Wednesday, November 28, 2012

Kansas City: Toto we aren't even in Kansas anymore

Jordan and I almost didn't want to leave the Dollhouse in the morning. The last two days in Nashville had been absolutely amazing and we couldn't have asked for more welcoming, fun and awesome hosts. But we had an itinerary (aka a map that I had created from Photoshop in ten minutes) that we had to abide to, and I wasn't going to stray from it so early in the game.

After we said our goodbyes, we headed off to Kansas City, Missouri, our second stop. Now I just want to make it clear that the only reason why we even stopped in Kansas City is because we had to without driving for a ridiculous amount of time to Denver. So we caved.

First of all, it annoys me that it is called Kansas City but is in Missouri. If they were going to name a city Kansas City then why wouldn't they make sure it was in the state that it was named after? Why put it on the border? I just don't understand.

Second of all, upon arriving to Kansas City, I was dumbfounded. The streets were deserted, even though the city actually is pretty big. No one was out in the streets– it was bizarre. It was almost like a big movie set but without the extras. To say the least, and I mean this with the most respect for its citizens, but Kansas City gave me a weird vibe from the very beginning.

Nevertheless, we got in contact with our second host, Amanda, who I got to host us for the one night a week earlier. She lived in what her roommate called "Little Mexico," because of the huge population of Hispanics that lived there. According to her, Kansas City was made full of these pockets of different neighborhoods that were all divided by its inhabitants' ethnicities. There was a Polish neighborhood, a Korean neighborhood, a Jewish neighborhood: everyone was segregated.

Contrary to Little Mexico, however, Amanda was a tall, skinny white woman and her and her roommate were devout Christians. They even worked at their church. As in it was their career. This I did not expect.

Jordan and I had arrived in the city with good expectations, determined to give Kansas City the benefit of the doubt. Needless to say however, we were definitely not going to the bars that night. She had to get up early in the morning, which meant that we had to wake up at six o'clock too.

However, she was a very nice host and after we had a long, though slightly awkward conversation with Amanda and her roommate (he had just recounted to us the "crazy" time that he threw a sock party at the house), she laid out towels for us, showed us our twin beds that we were sleeping on, and gave us sheets and blankets.

When it came down to it, all we wanted was a bed and/or couch to sleep on, so I was very thankful. Even better, she surprised us by making us breakfast and coffee in the morning, which was already laid out on the table by the time we came downstairs. It was like I was at home with my mother. She then told us how to get to the Plaza, a popular shopping center where we could eat and go to the coffee shop to look for hosts in Denver.

Our adorable host Amanda's good morning to Jordan and I. 

We thanked her for her hospitality and gave her a surprise of our own. In Nashville we had given Jackie a jar of pickled okra that Jordan had gotten from North Carolina and we decided to continue the tradition for the rest of the trip. We had gotten Amanda a box of Goo Goo, a chocolate candy that originated in Nashville and is freakin delicious. I really hope that she actually liked chocolate like she said she did.

Apparently Kansas City is known for its fountains (they have more than any other city in the world besides Rome) and that became more clear to us once we got to the Plaza.
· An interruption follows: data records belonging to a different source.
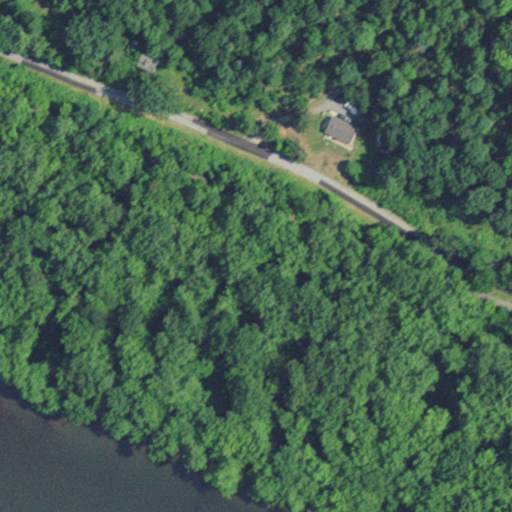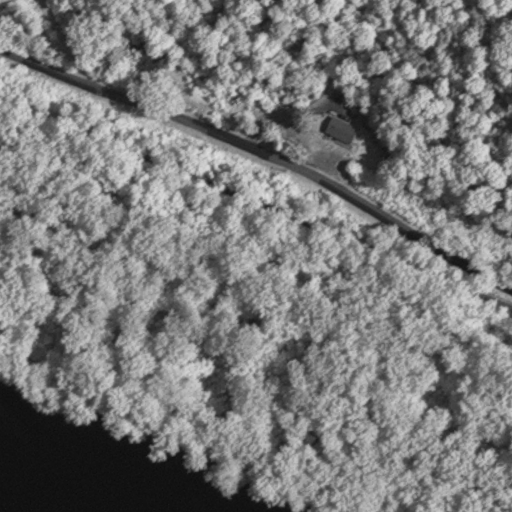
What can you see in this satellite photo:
building: (143, 58)
building: (335, 128)
road: (262, 153)
road: (256, 202)
park: (248, 220)
road: (251, 353)
river: (10, 505)
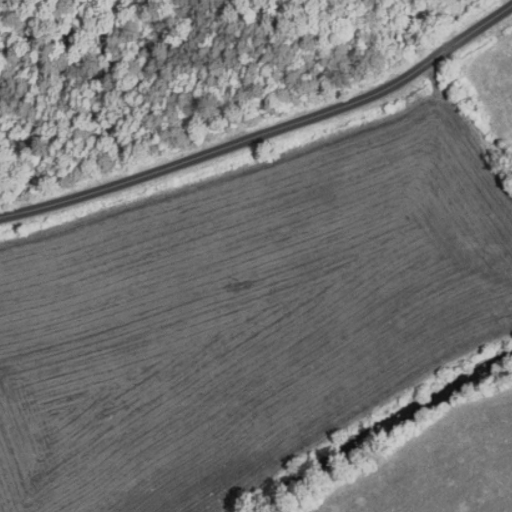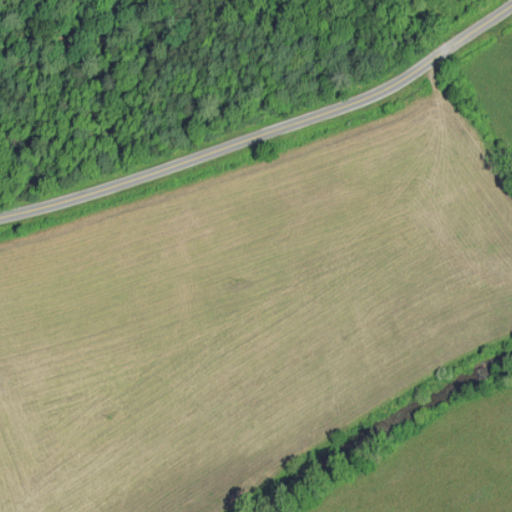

There were fountains all over that shopping center; it was literally the most interesting thing that I had seen since I got to Kansas City.

Jordan and I immediately Yelped a coffee shop and made ourselves comfortable at a corner table next to an outlet and buried ourselves in the Couchsurfing website. We were going to be in Denver that night and had yet to send out a single request for a host.

All in all, Jordan and I cranked out ten requests each and our stories became steadily more and more comical. We were cracked out on iced coffee and eventually started to read aloud lines from our requests that were the most hilarious. 

In one of my interactions, I wrote: "If I could attach a venn diagram of our similar interests I would. In any case, we would have a lot of items in the middle."I then proceeded to copy and paste what he listed as "Interests" on his profile, and comment on each of them. Needless to say, I did not hear back from him.

After two hours in the coffee shop, Jordan got a call from a host that he sent a request to less than five minutes before. Her name was Constance and she said she would be happy to host us for the night. I looked over her profile– she had rainbow-colored dreadlocks, looked homey and liked making facial scrubs. Good enough for me.

Jordan and I high-fived each other and then split up. I went in search of a quick gift for our new host Constance while Jordan went to grab the car.

There was no time to lose– we had to get the hell out of Kansas City.